Сергей не понимал Миру, но любил ее. Никогда он не донесет в комиссию о ее мозговых завихрениях. Он будет рядом, будет помогать, направлять, исподволь влиять и — любить, любить, любить. Когда нужно — поддакнет, когда по-другому нельзя — прогнется под обстоятельства. Девятый принцип: не останавливаться на избранном пути. И все будет хорошо.
Амелия теперь внешне напоминала Миру, но была совершенно другой. Ее мозги тоже были набекрень, но в другой плоскости. Амелия жила здесь и сейчас и жаждала, чтобы этого «здесь и сейчас» было все больше и больше. В то же время, никто не назвал бы ее неразборчивой. Иногда выходя за рамки разумного, она танцевала на краю допустимого, точно канатоходец над пропастью. Сейчас, как и на далеком холодном Калимагадане, она откровенно хотела быть с Сергеем. И, кто знает, если бы в сердце не было Миры…
Он полюбовался выставившимся для него телом еще раз, уже без ложного стыда.
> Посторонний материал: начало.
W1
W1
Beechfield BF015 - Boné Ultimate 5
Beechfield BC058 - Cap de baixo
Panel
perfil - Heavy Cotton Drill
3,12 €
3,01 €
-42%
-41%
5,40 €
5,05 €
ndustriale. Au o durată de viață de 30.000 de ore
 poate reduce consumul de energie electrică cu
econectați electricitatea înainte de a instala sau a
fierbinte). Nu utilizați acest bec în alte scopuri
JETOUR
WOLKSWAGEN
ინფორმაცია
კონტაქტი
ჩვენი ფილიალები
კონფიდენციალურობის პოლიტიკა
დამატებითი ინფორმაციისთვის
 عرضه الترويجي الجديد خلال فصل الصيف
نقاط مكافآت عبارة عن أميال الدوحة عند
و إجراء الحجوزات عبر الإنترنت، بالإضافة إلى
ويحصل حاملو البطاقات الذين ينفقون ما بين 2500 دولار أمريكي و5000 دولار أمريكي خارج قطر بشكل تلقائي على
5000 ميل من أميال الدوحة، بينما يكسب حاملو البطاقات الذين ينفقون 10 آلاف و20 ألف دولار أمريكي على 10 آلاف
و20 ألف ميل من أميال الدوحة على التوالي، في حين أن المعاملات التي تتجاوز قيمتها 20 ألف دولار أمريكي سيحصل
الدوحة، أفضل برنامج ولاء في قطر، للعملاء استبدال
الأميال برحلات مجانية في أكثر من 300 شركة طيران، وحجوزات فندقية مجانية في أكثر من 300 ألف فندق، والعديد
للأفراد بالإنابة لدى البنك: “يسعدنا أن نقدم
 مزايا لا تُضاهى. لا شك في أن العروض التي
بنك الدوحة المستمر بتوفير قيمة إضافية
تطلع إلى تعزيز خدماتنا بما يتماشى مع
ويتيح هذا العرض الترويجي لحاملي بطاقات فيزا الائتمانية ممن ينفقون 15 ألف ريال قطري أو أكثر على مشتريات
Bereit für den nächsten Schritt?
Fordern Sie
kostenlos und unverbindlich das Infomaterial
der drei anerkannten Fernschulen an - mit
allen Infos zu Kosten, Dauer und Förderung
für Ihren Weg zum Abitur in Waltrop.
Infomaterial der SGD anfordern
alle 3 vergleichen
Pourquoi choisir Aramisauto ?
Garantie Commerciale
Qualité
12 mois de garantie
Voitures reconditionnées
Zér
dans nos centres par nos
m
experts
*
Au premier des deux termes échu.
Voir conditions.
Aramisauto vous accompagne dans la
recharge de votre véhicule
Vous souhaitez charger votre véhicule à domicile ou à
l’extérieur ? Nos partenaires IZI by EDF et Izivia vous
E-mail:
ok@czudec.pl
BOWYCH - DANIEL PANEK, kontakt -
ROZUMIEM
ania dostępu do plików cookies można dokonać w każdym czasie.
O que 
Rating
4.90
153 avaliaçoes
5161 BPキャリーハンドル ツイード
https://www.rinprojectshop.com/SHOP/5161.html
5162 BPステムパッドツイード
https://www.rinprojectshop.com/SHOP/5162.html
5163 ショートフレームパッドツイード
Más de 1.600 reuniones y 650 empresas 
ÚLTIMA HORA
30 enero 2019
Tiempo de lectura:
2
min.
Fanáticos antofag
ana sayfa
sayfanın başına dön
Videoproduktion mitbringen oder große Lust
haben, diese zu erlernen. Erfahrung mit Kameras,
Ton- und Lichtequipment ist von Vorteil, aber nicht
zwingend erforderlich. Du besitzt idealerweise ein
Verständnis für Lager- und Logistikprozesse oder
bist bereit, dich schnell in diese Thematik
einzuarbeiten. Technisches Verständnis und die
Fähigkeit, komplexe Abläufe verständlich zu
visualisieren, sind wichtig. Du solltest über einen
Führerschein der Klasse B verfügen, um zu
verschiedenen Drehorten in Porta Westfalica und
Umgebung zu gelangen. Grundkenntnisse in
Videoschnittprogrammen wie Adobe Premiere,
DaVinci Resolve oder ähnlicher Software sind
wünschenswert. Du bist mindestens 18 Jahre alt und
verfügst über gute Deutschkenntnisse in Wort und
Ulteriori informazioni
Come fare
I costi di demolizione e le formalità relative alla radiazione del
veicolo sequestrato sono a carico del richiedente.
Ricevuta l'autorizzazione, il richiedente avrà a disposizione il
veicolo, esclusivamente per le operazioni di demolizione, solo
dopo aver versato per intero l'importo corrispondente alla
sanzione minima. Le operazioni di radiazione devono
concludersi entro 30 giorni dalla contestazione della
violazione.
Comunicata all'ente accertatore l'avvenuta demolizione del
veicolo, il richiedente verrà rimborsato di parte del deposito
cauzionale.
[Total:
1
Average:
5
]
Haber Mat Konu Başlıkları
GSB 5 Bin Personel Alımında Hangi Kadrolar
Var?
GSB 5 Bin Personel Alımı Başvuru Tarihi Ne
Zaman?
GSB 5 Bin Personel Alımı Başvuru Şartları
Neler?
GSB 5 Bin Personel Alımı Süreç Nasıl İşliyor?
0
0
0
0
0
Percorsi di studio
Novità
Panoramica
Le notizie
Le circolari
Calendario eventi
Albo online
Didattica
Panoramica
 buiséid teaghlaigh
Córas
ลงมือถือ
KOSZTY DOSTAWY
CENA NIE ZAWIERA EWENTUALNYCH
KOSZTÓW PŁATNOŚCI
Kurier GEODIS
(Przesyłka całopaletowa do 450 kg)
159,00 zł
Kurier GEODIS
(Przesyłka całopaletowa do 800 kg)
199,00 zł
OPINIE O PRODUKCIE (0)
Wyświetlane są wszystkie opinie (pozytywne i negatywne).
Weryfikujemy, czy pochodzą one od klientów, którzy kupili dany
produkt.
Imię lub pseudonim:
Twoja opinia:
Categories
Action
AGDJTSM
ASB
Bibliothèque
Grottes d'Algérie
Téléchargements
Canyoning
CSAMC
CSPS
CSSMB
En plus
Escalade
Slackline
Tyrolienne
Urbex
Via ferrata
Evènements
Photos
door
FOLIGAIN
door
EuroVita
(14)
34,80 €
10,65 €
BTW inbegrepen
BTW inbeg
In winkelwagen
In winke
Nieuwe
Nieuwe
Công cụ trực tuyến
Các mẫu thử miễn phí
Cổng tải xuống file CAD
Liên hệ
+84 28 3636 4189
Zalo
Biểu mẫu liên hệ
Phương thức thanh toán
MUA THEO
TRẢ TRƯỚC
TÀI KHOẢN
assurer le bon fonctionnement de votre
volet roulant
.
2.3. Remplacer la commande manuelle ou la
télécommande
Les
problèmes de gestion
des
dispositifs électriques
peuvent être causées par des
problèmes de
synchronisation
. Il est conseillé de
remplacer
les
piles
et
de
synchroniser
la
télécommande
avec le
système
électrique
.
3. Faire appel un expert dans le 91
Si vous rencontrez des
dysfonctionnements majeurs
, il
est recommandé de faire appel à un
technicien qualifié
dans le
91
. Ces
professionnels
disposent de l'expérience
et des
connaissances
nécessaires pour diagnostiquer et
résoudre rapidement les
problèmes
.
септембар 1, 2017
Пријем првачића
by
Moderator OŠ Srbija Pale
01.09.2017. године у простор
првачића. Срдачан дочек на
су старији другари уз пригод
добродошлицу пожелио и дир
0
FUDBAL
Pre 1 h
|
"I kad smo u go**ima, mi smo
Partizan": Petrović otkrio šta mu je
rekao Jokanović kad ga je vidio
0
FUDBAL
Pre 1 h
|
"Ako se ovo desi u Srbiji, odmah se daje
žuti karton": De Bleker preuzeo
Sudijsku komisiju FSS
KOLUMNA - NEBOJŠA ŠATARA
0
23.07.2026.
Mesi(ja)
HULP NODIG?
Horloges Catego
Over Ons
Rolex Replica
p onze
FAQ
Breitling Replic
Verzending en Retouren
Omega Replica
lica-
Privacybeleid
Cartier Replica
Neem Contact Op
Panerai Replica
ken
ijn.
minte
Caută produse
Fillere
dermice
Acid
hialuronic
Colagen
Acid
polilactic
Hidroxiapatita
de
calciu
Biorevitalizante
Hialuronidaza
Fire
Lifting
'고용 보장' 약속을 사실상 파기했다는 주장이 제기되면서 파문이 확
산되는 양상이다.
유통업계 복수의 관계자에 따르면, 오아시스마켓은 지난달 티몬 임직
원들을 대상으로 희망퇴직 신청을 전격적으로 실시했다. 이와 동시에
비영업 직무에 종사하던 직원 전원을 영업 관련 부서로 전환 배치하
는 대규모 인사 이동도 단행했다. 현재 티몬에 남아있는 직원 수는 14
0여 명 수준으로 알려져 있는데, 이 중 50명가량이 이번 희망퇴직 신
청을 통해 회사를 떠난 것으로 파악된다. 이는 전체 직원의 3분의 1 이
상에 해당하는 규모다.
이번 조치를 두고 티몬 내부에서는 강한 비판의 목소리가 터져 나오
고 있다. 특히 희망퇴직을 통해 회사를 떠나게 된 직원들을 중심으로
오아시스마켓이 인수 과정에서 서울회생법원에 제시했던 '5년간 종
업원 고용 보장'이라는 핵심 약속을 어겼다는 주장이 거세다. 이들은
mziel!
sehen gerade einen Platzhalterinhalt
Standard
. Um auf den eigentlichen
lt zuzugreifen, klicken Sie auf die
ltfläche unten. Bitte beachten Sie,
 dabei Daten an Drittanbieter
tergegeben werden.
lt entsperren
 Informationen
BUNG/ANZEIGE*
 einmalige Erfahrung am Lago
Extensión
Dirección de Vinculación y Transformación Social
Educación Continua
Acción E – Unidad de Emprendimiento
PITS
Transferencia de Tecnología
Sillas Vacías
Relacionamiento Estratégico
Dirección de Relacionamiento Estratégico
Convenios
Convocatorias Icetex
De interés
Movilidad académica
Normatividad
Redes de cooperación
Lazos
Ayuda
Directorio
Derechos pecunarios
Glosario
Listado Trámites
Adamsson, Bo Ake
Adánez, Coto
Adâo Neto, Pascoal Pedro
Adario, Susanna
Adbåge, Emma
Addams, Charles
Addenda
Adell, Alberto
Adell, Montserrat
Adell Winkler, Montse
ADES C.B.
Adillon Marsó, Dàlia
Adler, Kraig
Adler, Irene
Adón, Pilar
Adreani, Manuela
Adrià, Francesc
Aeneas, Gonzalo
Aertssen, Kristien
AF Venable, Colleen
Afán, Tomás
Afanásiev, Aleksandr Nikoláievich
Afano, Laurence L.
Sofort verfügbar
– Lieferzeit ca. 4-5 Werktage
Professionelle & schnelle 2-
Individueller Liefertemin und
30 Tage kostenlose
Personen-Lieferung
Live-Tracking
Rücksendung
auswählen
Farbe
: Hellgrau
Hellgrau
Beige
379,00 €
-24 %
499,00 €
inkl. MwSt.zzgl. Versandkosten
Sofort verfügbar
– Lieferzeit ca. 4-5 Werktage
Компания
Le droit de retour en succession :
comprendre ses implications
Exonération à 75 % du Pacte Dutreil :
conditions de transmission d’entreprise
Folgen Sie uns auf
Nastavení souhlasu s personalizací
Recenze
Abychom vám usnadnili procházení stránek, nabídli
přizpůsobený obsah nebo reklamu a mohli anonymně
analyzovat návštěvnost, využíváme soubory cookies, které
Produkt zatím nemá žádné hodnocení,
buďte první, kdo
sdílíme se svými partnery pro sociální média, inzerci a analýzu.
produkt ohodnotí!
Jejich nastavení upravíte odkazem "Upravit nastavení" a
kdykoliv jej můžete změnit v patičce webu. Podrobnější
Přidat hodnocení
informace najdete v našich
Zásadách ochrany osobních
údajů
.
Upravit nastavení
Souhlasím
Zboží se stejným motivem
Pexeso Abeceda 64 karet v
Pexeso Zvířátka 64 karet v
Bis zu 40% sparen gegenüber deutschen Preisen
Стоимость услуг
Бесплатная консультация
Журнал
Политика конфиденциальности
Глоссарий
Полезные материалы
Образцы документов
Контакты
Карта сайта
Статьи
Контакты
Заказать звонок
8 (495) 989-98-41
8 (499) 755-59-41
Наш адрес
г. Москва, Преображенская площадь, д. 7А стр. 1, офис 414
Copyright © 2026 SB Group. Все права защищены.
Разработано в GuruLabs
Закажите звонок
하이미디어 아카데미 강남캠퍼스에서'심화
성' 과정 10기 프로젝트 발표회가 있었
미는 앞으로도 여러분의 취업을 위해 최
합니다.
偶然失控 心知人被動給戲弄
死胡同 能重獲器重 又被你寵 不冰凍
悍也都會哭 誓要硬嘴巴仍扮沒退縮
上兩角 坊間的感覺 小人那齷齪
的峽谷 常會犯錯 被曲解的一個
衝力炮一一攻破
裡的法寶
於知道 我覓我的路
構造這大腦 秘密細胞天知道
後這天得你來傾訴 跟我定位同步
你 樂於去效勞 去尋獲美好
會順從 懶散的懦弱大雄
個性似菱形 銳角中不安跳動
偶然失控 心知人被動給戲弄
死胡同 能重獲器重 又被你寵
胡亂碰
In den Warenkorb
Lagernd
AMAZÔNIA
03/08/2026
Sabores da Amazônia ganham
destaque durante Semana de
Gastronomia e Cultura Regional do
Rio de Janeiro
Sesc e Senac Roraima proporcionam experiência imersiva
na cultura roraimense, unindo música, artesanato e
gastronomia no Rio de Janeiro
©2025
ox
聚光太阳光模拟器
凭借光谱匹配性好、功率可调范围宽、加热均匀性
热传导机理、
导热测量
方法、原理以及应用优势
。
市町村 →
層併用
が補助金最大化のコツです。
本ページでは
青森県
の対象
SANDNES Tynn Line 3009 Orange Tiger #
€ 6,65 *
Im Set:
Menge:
Возможно, Амелии просто нравится нравиться. От разглядывания себя Сергеем она получала нескрываемое удовольствие. Одновременно в ее глазах таилась глубоко спрятанная боль: «Ты наслаждаешься мной или той, кого я изображаю?»
Амелия указала вперед:
— Прыгнем?
Вот и прозвучал вопрос, на который не было ответа. Теперь ответ необходим, уже не для себя, а для Амелии, иначе она Сергея в покое не оставит.